▶ _To do_
Reproduce all of the entries below verbatim, omitting the pictures from your reply.

**** Records provided ****

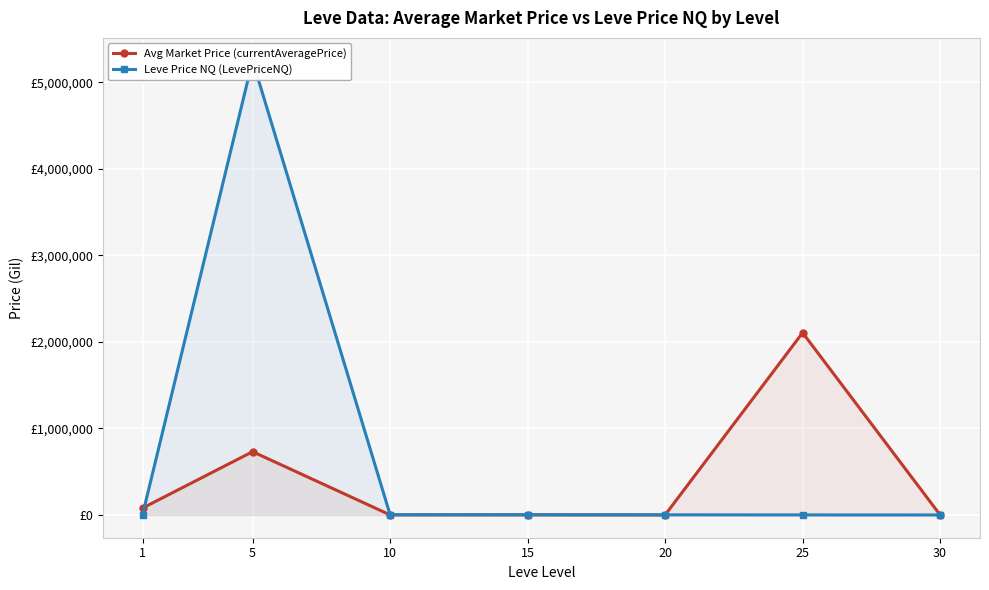

Read the Leve Price NQ (LevePriceNQ) value at 1.

5350.5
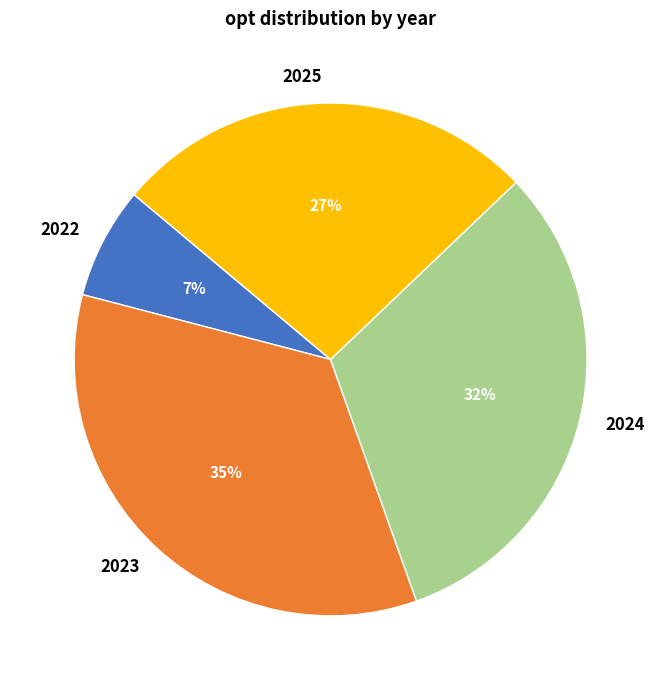

To the nearest percent, what portion does 2025 represent?

27%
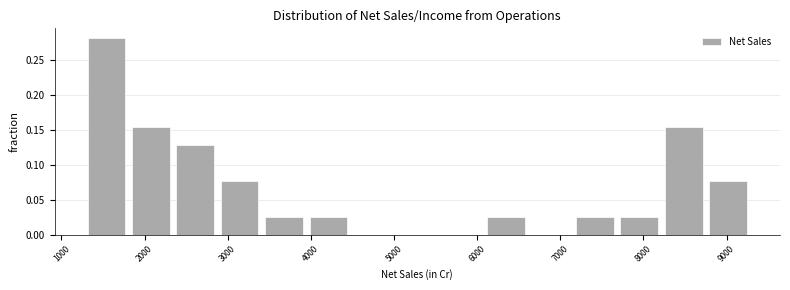

How tall is the bar that spans 3900 to 4500 on the x-axis? Neither the bar edges nor the heights are printed on the chart, so give them approximately, as read against the axes.

0.025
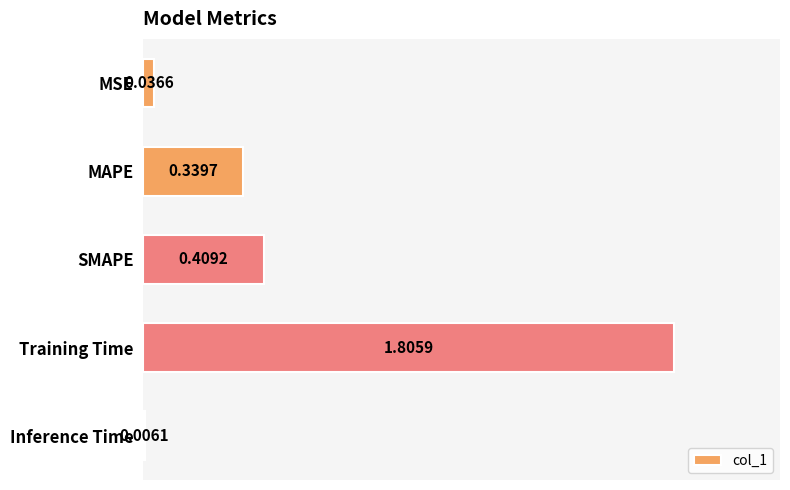

Which has a higher value, Inference Time or Training Time?

Training Time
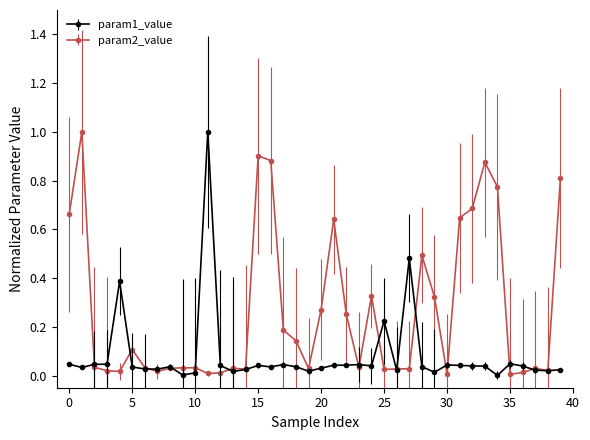

Rank the series by their average value, from highest to lowest.

param2_value, param1_value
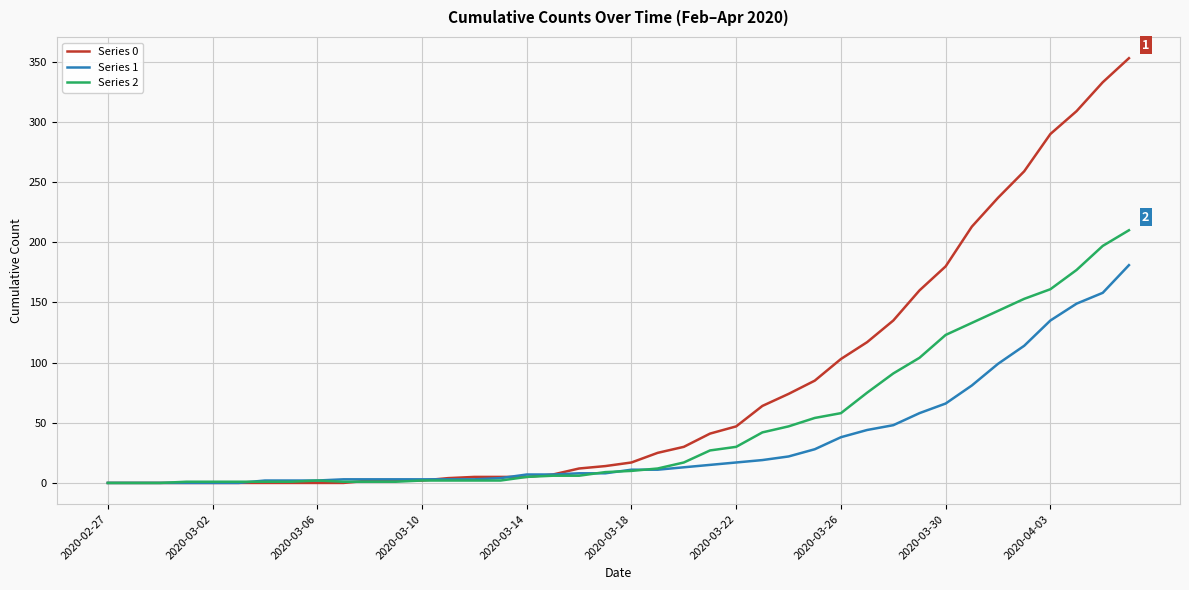

List the series in order of their overall mean, highest first.

Series 0, Series 2, Series 1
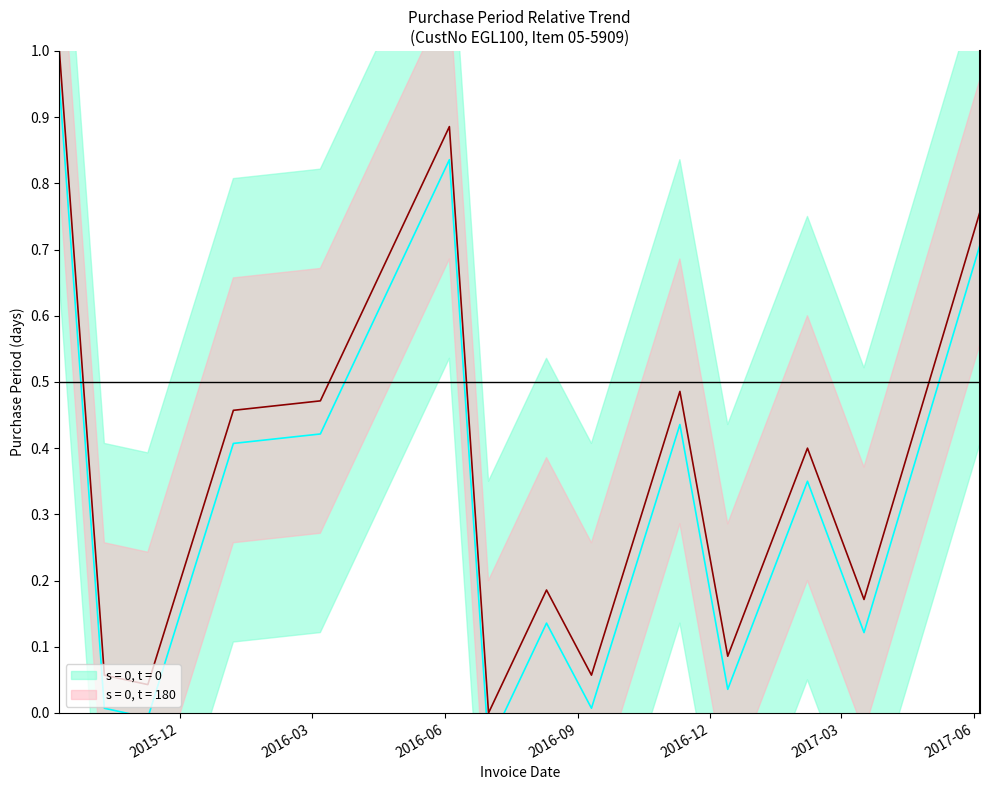

What is the change in value from 2015-11-09 to 2017-03-17?

+0.1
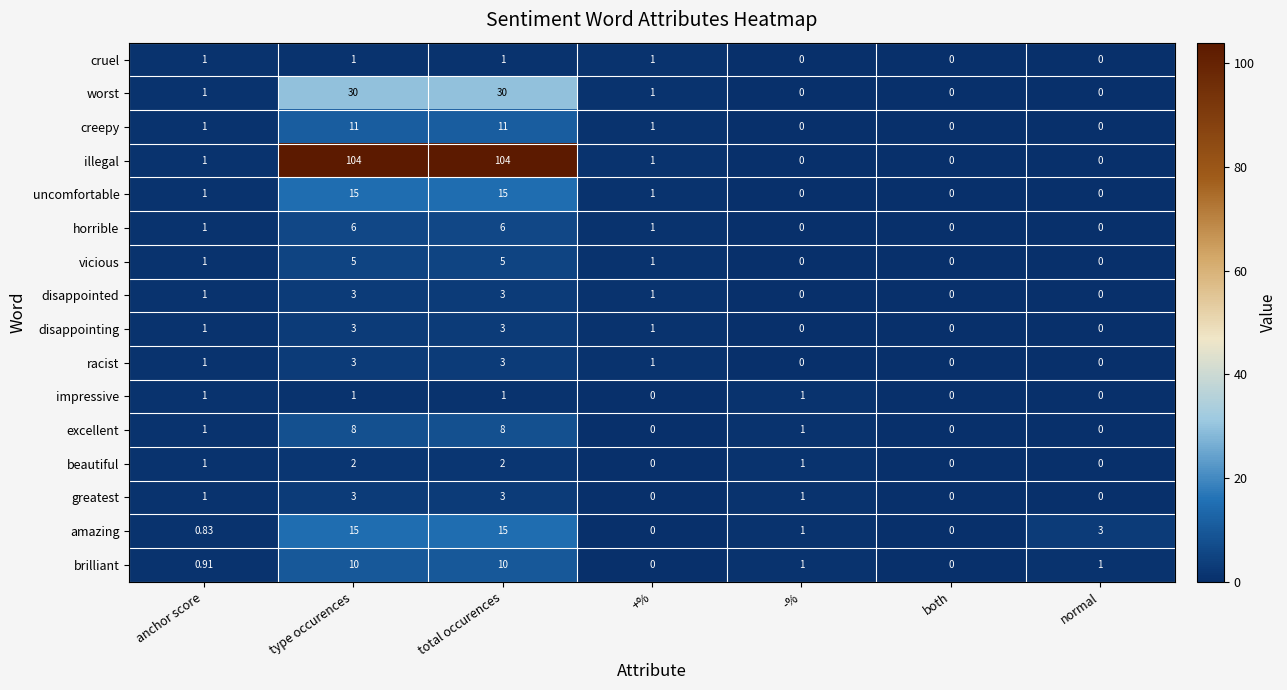

Is the value of greatest at +% greater than the value of amazing at anchor score?

No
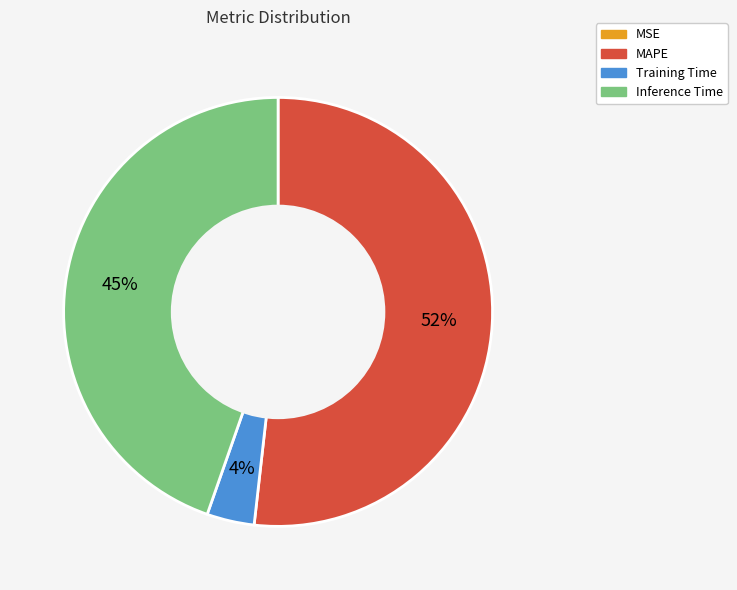

Does any single category account for the majority?

Yes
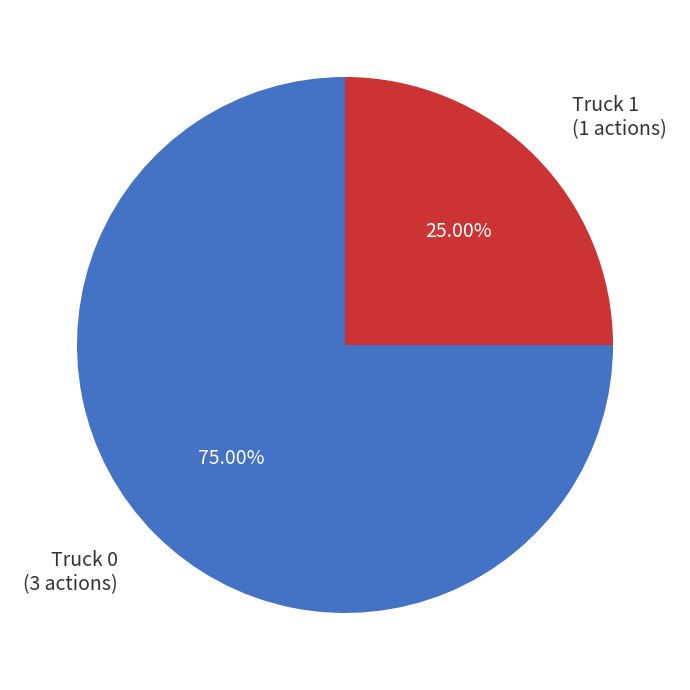

Is there a majority slice in this chart?

Yes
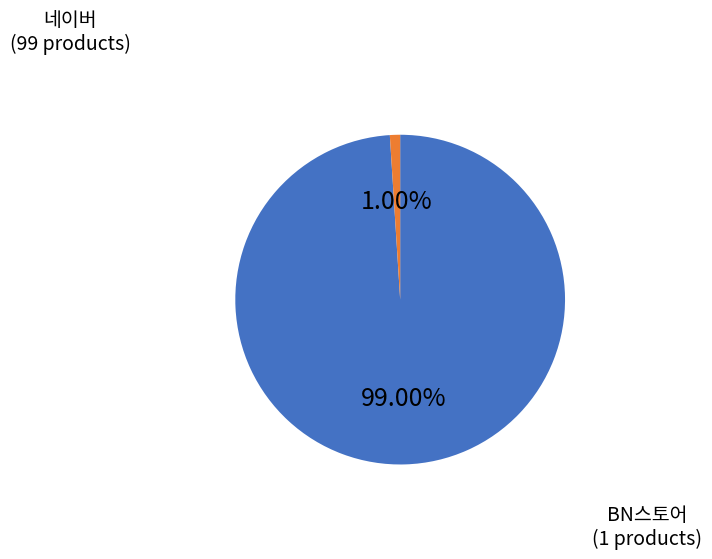

Does any single category account for the majority?

Yes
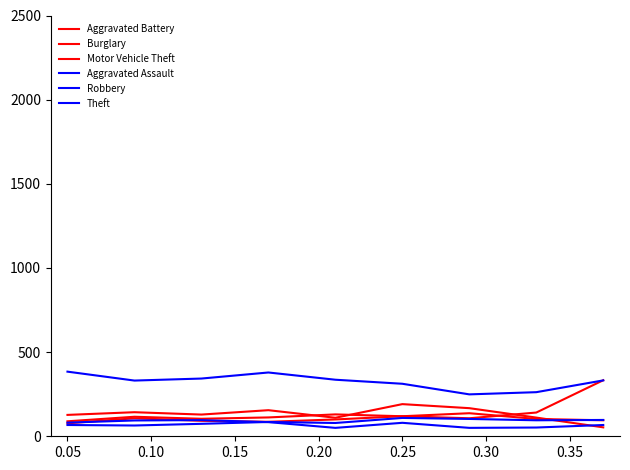

How many lines are shown in the chart?

6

****

▶ _Completed task_
Read the Leve Price NQ (LevePriceNQ) value at 1.

5350.5

To the nearest percent, what portion does 2025 represent?

27%

How tall is the bar that spans 3900 to 4500 on the x-axis? Neither the bar edges nor the heights are printed on the chart, so give them approximately, as read against the axes.

0.025

Which has a higher value, Inference Time or Training Time?

Training Time

Rank the series by their average value, from highest to lowest.

param2_value, param1_value

List the series in order of their overall mean, highest first.

Series 0, Series 2, Series 1

What is the change in value from 2015-11-09 to 2017-03-17?

+0.1

Is the value of greatest at +% greater than the value of amazing at anchor score?

No

Does any single category account for the majority?

Yes

Is there a majority slice in this chart?

Yes

Does any single category account for the majority?

Yes

How many lines are shown in the chart?

6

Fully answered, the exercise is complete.